I look over Victor’s shoulder at Nora again.
“So then this has to do with Claire,” I say and Victor looks somewhat surprised. And proud. He smiles and I go on. “Other than Solis, Claire is the only other connection.” I don’t even know why I’m saying this, or how any of it makes sense, but I feel it in my gut to be true.
“I think you’re onto something,” Victor says, still smiling.
I think he already came to this conclusion himself before I did, but he doesn’t want to ruin my ‘moment’. I let it slide this time.
“So then do you by chance have a DNA sample on Claire?”
“No,” he answers quickly. “Claire wasn’t a hit or an assignment of mine so I had no reason to keep records on her.”
“But Niklas did?”
“He retrieved samples from Claire, and he turned them over t
o The Order, but did not keep private records as I did. When he left The Order, all of the information he obtained as an operative, he left behind.”
“So then that leaves us at a dead end,” I say.
“There are no dead ends,” he says. “There is always a trail; sometimes they are just harder to find.”
I think about Niklas and Claire again, and all of the things Nora and even Niklas have said to me.
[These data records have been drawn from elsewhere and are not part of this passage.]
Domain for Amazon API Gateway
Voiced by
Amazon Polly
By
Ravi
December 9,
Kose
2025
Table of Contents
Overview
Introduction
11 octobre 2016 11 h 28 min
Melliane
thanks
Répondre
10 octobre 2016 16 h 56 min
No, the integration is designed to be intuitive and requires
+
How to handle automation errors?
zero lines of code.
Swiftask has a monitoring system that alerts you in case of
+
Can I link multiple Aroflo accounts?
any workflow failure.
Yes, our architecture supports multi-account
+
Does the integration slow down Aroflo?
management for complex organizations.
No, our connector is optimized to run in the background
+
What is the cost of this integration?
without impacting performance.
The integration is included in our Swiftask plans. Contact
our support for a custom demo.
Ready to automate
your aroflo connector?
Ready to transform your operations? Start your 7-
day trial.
After a moment I work up the courage to say, “Do you think that…your love for me is a weakness, Victor? Do you ever worry that your feelings for me could get in the way of what you do?” I don’t want to know the answer, but I need to.
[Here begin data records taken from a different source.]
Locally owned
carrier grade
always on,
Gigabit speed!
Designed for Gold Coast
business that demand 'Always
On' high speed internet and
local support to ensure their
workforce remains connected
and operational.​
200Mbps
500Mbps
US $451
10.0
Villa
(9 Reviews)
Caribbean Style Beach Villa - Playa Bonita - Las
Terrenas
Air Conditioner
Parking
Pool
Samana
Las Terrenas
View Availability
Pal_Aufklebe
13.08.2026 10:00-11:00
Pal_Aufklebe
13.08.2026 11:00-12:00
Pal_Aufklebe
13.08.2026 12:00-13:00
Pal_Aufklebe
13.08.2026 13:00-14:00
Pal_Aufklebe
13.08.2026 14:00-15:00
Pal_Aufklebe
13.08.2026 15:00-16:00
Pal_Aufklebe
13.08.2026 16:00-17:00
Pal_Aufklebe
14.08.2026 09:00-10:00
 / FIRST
Victor fits his hands about my elbows, brushing his thumbs against my skin. He looks into my eyes with a soft, longing look of study.
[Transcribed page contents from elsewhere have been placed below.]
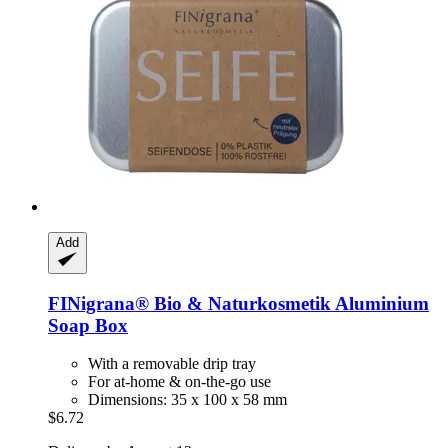
Add
FINigrana® Bio & Naturkosmetik
Aluminium
Soap Box
With a removable drip tray
For at-home & on-the-go use
Dimensions: 35 x 100 x 58 mm
$6.72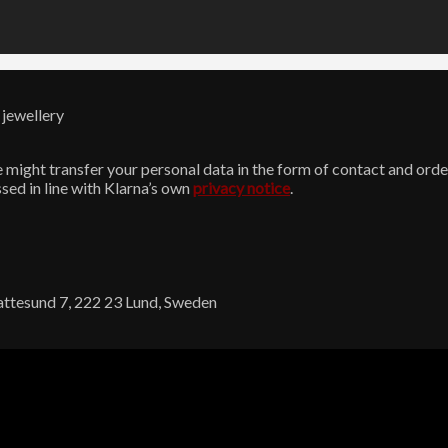
 jewellery
might transfer your personal data in the form of contact and order
sed in line with Klarna’s own
privacy notice
.
Kattesund 7, 222 23 Lund, Sweden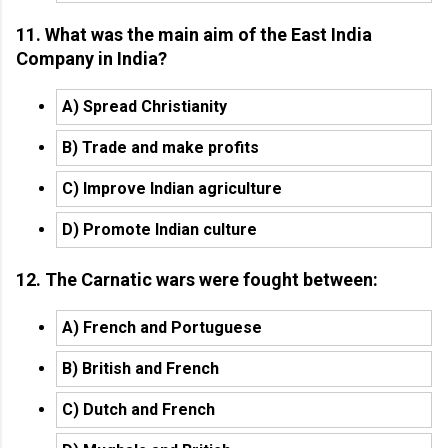
11. What was the main aim of the East India
Company in India?
A) Spread Christianity
B) Trade and make profits
C) Improve Indian agriculture
D) Promote Indian culture
12. The Carnatic wars were fought between:
A) French and Portuguese
B) British and French
C) Dutch and French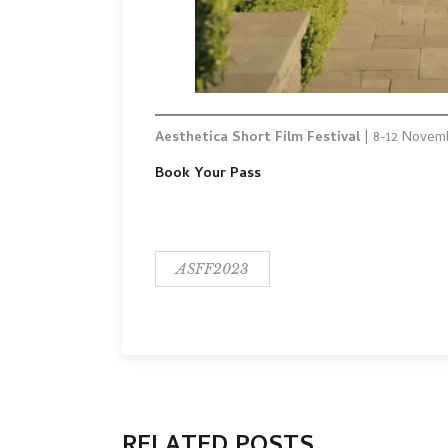
Aesthetica Short Film Festival
| 8-12 Novem
Book Your Pass
ASFF2023
RELATED POSTS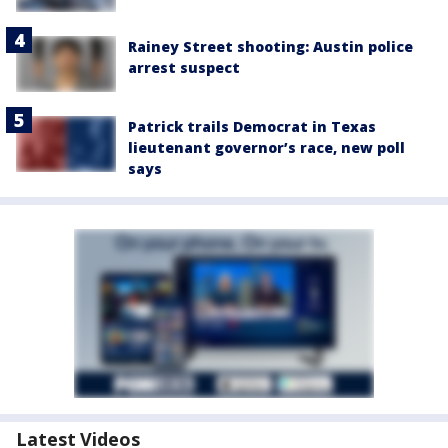
Rainey Street shooting: Austin police
arrest suspect
Patrick trails Democrat in Texas
lieutenant governor’s race, new poll
says
Latest Videos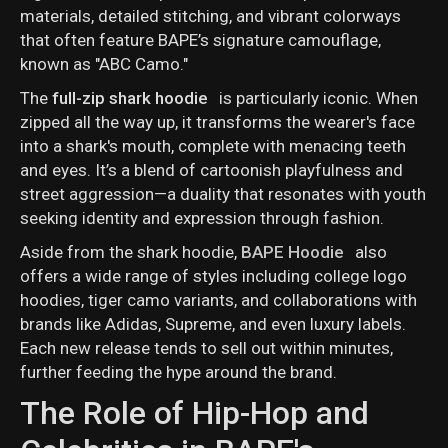
materials, detailed stitching, and vibrant colorways
that often feature BAPE’s signature camouflage,
known as "ABC Camo."
The
full-zip shark hoodie
is particularly iconic. When
zipped all the way up, it transforms the wearer's face
into a shark's mouth, complete with menacing teeth
and eyes. It’s a blend of cartoonish playfulness and
street aggression—a duality that resonates with youth
seeking identity and expression through fashion.
Aside from the shark hoodie,
BAPE Hoodie
also
offers a wide range of styles including college logo
hoodies, tiger camo variants, and collaborations with
brands like Adidas, Supreme, and even luxury labels.
Each new release tends to sell out within minutes,
further feeding the hype around the brand.
The Role of Hip-Hop and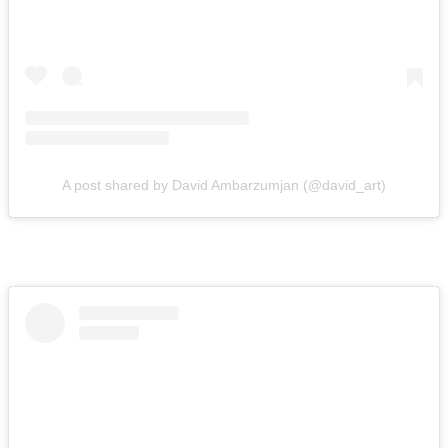
A post shared by David Ambarzumjan (@david_art)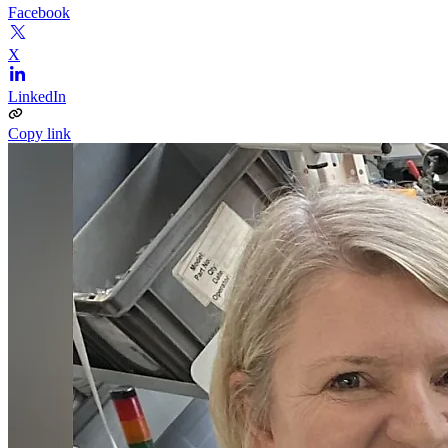
Facebook
X
LinkedIn
Copy link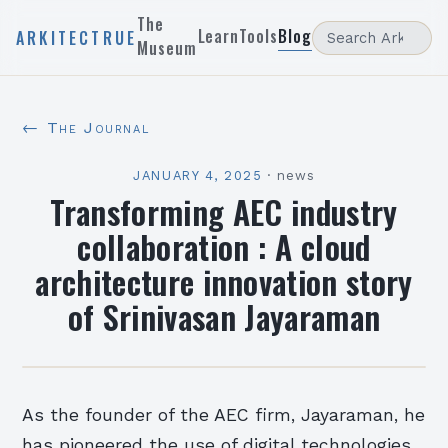
The
Learn
Tools
Blog
ARKITECTRUE
Museum
← The Journal
JANUARY 4, 2025
·
news
Transforming AEC industry
collaboration : A cloud
architecture innovation story
of Srinivasan Jayaraman
As the founder of the AEC firm, Jayaraman, he
has pioneered the use of digital technologies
“If it ever did, I would deal with it.”
At first, I’m happy with his answer, until my paranoid mind starts running away with me again.
“You’d deal with it how?” I ask with a nervous tenor in my voice and a look of uncertainty in my eyes.
He sighs and then presses his lips to my forehead.
“Izabel,” he says softly, “yesterday I knew what you were going to say but didn’t. When you were talking about how I couldn’t become someone I’m not simply because I’ve developed feelings for you.”
I look away from his eyes, but he brings both hands up and holds my face within them, reclaiming my gaze.
“I would never kill you,” he says with determination and sincerity. “I know my brother has probably filled your head with nonsense—he wouldn’t be Niklas if he didn’t try to hit you where it hurts the most—and I’ve known for a while that you still have concerns, but I could never hurt you”—his fingers put pressure on my cheeks—“I don’t expect you to simply believe me, just like that, and never think about it again, because you’re not naïve. You’ve been through too much to put your full trust in someone so fully and so easily—not even me—and I accept that. But look into my eyes, Izabel”—his hands squeeze my cheeks gently—“look into my eyes and tell me that you don’t see a man who would do anything for you. Tell me, with that uncanny ability you have to read others, that you don’t see a man who is in love with you, who would kill for you…and a man who would die for you.”